Please lay out the listing below, from the line containing "pose: elev=352.9 azim=79.2" through the end of the listing, both ends included, as a JSON list of strings with one string per line. Leave out blank lines and include no other lines.

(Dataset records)

────

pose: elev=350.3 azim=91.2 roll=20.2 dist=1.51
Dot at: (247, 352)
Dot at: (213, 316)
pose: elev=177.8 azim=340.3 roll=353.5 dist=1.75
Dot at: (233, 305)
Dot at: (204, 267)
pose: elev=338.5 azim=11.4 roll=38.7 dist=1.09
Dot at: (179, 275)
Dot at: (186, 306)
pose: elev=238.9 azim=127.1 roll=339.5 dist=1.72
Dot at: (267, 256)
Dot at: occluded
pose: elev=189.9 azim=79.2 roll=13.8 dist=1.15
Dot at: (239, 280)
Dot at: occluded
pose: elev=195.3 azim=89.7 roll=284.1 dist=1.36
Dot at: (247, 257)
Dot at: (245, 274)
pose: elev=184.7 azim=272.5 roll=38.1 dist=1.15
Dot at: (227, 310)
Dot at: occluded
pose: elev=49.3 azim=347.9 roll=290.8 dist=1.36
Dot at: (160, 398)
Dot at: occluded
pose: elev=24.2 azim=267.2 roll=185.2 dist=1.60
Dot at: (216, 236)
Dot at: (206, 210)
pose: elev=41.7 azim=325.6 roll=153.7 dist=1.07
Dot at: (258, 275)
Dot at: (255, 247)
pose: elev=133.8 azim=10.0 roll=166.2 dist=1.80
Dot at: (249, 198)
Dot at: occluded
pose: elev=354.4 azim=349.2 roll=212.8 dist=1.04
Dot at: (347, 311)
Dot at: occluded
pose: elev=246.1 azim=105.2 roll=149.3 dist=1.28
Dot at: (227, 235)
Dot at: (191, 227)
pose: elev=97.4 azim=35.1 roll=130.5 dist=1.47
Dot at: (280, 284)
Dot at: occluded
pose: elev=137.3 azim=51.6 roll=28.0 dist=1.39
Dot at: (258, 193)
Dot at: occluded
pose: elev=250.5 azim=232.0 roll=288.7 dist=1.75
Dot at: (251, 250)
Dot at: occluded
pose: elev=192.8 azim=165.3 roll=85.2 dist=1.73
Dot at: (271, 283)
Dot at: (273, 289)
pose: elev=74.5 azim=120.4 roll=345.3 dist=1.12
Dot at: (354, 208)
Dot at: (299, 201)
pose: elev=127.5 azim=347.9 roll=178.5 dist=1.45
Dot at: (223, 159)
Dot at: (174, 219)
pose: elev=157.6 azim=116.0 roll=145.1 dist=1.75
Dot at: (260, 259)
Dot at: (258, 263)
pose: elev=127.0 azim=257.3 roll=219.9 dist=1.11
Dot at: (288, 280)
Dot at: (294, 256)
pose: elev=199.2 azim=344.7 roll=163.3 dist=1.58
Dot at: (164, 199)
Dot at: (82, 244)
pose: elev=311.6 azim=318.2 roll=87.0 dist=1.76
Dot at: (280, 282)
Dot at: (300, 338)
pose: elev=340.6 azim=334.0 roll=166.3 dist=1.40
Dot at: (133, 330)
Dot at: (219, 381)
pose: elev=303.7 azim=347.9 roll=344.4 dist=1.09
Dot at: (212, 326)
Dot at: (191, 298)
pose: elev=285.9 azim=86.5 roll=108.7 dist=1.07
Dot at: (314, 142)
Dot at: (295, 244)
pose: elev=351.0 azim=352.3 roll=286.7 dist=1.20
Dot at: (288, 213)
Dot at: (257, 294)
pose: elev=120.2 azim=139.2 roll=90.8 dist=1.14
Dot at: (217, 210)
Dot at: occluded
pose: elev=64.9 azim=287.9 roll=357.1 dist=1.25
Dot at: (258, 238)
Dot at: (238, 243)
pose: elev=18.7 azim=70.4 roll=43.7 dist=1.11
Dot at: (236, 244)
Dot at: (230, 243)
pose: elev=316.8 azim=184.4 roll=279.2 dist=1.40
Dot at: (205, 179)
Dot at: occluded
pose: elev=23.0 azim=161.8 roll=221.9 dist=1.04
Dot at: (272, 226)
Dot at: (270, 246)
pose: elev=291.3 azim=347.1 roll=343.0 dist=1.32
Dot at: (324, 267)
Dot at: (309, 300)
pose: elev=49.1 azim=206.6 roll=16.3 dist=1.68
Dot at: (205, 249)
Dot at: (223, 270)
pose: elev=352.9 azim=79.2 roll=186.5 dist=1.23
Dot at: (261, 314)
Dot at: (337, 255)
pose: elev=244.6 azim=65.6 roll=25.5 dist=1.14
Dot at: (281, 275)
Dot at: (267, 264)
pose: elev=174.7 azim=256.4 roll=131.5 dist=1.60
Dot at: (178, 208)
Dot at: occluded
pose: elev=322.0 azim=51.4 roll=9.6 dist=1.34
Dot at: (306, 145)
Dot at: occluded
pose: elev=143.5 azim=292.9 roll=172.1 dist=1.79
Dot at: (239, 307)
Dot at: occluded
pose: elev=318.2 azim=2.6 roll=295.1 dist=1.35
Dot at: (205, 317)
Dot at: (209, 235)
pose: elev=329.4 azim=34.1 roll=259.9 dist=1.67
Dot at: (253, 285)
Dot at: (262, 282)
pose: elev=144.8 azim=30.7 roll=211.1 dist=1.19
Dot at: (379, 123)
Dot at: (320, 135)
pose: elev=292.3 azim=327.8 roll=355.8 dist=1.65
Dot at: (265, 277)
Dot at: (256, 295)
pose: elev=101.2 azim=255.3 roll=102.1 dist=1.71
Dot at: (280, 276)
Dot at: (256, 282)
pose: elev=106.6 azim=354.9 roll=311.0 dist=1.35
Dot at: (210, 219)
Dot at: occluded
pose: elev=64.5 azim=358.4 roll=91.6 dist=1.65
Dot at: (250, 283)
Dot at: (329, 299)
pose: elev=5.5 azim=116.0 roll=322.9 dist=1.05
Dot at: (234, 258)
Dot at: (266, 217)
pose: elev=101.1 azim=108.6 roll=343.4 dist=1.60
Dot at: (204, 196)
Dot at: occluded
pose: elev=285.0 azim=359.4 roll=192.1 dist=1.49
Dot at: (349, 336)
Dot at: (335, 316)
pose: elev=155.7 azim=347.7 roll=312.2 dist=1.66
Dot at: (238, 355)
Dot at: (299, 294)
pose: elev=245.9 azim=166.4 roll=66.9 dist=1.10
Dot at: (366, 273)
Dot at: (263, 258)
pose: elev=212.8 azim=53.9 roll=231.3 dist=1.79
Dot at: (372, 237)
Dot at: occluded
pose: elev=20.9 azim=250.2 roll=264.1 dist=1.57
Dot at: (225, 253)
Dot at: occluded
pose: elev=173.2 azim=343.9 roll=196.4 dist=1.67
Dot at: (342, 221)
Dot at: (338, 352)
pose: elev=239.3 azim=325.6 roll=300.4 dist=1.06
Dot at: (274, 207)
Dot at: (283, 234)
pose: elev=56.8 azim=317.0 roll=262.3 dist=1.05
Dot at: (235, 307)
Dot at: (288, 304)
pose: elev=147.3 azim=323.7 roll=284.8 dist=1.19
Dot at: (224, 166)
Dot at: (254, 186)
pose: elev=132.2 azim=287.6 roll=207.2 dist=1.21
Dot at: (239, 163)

────

- _Exercise output_
[
  "pose: elev=352.9 azim=79.2 roll=186.5 dist=1.23",
  "Dot at: (261, 314)",
  "Dot at: (337, 255)",
  "pose: elev=244.6 azim=65.6 roll=25.5 dist=1.14",
  "Dot at: (281, 275)",
  "Dot at: (267, 264)",
  "pose: elev=174.7 azim=256.4 roll=131.5 dist=1.60",
  "Dot at: (178, 208)",
  "Dot at: occluded",
  "pose: elev=322.0 azim=51.4 roll=9.6 dist=1.34",
  "Dot at: (306, 145)",
  "Dot at: occluded",
  "pose: elev=143.5 azim=292.9 roll=172.1 dist=1.79",
  "Dot at: (239, 307)",
  "Dot at: occluded",
  "pose: elev=318.2 azim=2.6 roll=295.1 dist=1.35",
  "Dot at: (205, 317)",
  "Dot at: (209, 235)",
  "pose: elev=329.4 azim=34.1 roll=259.9 dist=1.67",
  "Dot at: (253, 285)",
  "Dot at: (262, 282)",
  "pose: elev=144.8 azim=30.7 roll=211.1 dist=1.19",
  "Dot at: (379, 123)",
  "Dot at: (320, 135)",
  "pose: elev=292.3 azim=327.8 roll=355.8 dist=1.65",
  "Dot at: (265, 277)",
  "Dot at: (256, 295)",
  "pose: elev=101.2 azim=255.3 roll=102.1 dist=1.71",
  "Dot at: (280, 276)",
  "Dot at: (256, 282)",
  "pose: elev=106.6 azim=354.9 roll=311.0 dist=1.35",
  "Dot at: (210, 219)",
  "Dot at: occluded",
  "pose: elev=64.5 azim=358.4 roll=91.6 dist=1.65",
  "Dot at: (250, 283)",
  "Dot at: (329, 299)",
  "pose: elev=5.5 azim=116.0 roll=322.9 dist=1.05",
  "Dot at: (234, 258)",
  "Dot at: (266, 217)",
  "pose: elev=101.1 azim=108.6 roll=343.4 dist=1.60",
  "Dot at: (204, 196)",
  "Dot at: occluded",
  "pose: elev=285.0 azim=359.4 roll=192.1 dist=1.49",
  "Dot at: (349, 336)",
  "Dot at: (335, 316)",
  "pose: elev=155.7 azim=347.7 roll=312.2 dist=1.66",
  "Dot at: (238, 355)",
  "Dot at: (299, 294)",
  "pose: elev=245.9 azim=166.4 roll=66.9 dist=1.10",
  "Dot at: (366, 273)",
  "Dot at: (263, 258)",
  "pose: elev=212.8 azim=53.9 roll=231.3 dist=1.79",
  "Dot at: (372, 237)",
  "Dot at: occluded",
  "pose: elev=20.9 azim=250.2 roll=264.1 dist=1.57",
  "Dot at: (225, 253)",
  "Dot at: occluded",
  "pose: elev=173.2 azim=343.9 roll=196.4 dist=1.67",
  "Dot at: (342, 221)",
  "Dot at: (338, 352)",
  "pose: elev=239.3 azim=325.6 roll=300.4 dist=1.06",
  "Dot at: (274, 207)",
  "Dot at: (283, 234)",
  "pose: elev=56.8 azim=317.0 roll=262.3 dist=1.05",
  "Dot at: (235, 307)",
  "Dot at: (288, 304)",
  "pose: elev=147.3 azim=323.7 roll=284.8 dist=1.19",
  "Dot at: (224, 166)",
  "Dot at: (254, 186)",
  "pose: elev=132.2 azim=287.6 roll=207.2 dist=1.21",
  "Dot at: (239, 163)"
]